Item position entries
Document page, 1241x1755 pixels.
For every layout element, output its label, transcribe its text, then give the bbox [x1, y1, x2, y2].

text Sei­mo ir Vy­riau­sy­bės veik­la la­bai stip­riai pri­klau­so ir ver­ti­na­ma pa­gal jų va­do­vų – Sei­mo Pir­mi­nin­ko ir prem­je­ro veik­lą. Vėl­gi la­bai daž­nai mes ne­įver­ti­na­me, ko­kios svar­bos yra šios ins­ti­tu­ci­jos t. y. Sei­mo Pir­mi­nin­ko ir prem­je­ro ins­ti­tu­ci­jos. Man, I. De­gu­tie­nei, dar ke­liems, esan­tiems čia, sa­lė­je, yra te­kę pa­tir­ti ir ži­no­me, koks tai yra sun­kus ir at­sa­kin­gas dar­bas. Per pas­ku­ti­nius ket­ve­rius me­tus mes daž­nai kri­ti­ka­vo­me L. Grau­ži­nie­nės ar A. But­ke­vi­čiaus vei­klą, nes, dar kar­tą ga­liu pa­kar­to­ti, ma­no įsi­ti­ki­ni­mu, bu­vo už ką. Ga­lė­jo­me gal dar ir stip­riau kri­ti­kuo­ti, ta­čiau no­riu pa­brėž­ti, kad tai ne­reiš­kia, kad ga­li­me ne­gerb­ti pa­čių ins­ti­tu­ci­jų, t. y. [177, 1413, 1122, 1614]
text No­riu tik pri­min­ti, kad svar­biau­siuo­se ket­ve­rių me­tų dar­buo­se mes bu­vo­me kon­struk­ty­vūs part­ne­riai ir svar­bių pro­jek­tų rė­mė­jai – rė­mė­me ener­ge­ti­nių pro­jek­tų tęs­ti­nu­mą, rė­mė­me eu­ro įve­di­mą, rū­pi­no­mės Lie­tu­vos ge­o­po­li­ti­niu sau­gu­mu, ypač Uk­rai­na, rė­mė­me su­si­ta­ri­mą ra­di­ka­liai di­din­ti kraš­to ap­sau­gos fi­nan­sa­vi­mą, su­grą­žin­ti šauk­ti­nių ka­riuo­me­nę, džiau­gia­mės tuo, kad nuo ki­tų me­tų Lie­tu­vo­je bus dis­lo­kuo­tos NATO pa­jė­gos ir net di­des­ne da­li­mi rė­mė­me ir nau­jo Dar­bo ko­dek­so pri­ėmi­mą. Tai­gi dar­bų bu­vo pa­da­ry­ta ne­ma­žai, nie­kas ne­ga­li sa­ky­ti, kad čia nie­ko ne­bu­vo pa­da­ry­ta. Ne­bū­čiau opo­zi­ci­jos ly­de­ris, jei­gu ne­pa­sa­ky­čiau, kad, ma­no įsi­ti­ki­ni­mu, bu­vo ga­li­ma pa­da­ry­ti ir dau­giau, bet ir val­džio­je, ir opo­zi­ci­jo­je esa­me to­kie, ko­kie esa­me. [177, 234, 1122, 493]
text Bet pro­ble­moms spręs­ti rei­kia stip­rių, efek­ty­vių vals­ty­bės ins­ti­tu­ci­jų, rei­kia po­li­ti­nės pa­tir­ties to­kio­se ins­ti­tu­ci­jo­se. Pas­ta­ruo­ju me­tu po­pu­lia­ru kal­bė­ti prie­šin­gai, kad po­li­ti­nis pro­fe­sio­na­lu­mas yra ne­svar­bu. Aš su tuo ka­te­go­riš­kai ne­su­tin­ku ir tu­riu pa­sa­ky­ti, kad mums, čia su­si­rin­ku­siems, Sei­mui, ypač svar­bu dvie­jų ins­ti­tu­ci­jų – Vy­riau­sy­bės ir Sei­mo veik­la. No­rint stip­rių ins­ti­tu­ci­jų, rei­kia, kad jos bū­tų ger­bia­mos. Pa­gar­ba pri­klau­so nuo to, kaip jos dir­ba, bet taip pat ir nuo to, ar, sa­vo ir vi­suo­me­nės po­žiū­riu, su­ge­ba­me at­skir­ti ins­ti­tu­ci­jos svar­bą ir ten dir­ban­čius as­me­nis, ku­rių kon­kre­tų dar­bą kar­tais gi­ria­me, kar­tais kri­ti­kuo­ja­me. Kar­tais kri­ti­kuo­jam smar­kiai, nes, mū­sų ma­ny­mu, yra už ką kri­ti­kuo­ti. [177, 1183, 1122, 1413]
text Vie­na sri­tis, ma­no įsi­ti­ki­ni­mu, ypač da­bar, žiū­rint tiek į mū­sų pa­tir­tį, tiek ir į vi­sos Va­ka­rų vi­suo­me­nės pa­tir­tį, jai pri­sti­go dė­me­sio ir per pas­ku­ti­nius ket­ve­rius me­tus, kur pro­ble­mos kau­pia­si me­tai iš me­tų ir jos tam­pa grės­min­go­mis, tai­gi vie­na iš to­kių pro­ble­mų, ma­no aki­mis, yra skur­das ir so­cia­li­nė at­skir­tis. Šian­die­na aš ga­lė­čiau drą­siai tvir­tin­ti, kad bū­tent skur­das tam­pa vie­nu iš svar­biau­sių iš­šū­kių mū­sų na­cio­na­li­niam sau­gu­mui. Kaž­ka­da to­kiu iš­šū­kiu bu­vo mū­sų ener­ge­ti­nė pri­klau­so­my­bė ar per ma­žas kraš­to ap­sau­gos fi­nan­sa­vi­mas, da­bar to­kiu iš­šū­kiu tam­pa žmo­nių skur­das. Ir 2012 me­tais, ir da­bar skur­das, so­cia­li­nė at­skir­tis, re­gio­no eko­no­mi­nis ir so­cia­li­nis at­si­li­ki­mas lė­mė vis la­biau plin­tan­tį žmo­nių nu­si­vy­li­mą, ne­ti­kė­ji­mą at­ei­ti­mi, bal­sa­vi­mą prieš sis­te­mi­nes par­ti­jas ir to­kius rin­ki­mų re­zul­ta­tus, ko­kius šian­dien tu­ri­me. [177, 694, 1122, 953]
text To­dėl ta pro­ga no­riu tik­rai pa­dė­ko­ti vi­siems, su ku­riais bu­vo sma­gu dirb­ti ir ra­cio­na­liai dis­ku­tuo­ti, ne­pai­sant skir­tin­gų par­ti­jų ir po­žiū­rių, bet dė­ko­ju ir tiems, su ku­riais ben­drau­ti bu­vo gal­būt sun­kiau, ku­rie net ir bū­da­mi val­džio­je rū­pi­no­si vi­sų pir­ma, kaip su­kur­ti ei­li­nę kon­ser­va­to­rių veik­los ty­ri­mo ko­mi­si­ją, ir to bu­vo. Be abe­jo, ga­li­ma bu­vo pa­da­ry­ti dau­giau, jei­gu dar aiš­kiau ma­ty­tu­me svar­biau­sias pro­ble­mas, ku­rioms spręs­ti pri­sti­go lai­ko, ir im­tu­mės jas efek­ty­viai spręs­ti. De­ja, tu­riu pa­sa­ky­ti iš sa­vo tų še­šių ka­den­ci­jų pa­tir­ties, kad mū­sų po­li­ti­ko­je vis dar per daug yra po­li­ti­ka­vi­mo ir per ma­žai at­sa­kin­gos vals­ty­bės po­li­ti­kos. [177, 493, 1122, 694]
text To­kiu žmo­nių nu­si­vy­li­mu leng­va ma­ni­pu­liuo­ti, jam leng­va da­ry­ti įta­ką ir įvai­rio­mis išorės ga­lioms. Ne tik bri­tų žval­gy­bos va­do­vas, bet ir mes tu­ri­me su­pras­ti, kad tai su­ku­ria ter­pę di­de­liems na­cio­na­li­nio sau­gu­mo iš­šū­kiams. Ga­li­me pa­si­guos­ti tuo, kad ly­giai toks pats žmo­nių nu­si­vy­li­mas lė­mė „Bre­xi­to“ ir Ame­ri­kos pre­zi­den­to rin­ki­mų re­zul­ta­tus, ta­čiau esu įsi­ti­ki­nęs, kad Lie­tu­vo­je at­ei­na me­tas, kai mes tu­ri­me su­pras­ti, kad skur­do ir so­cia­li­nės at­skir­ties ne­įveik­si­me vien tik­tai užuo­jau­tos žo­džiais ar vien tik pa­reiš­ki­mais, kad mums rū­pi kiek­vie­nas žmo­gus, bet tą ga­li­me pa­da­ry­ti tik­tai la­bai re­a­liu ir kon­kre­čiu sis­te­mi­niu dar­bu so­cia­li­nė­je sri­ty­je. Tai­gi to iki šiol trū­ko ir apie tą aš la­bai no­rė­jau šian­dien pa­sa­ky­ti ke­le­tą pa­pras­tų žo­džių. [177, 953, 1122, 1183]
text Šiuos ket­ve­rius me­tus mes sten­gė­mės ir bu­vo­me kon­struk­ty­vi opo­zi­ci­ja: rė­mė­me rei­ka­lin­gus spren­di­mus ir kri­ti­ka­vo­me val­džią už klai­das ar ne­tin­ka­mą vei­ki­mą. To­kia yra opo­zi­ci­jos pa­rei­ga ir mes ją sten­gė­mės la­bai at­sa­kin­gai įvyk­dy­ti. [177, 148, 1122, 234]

## JOB
Rewrite the entries as a numbered list, starting from the first line and stopping after the line that has "For every layout", with any blank lines omitted.

## ANSWER TO THE PROBLEM
1. Document page, 1241x1755 pixels.
2. For every layout element, output its label, transcribe its text, then give the bbox [x1, y1, x2, y2].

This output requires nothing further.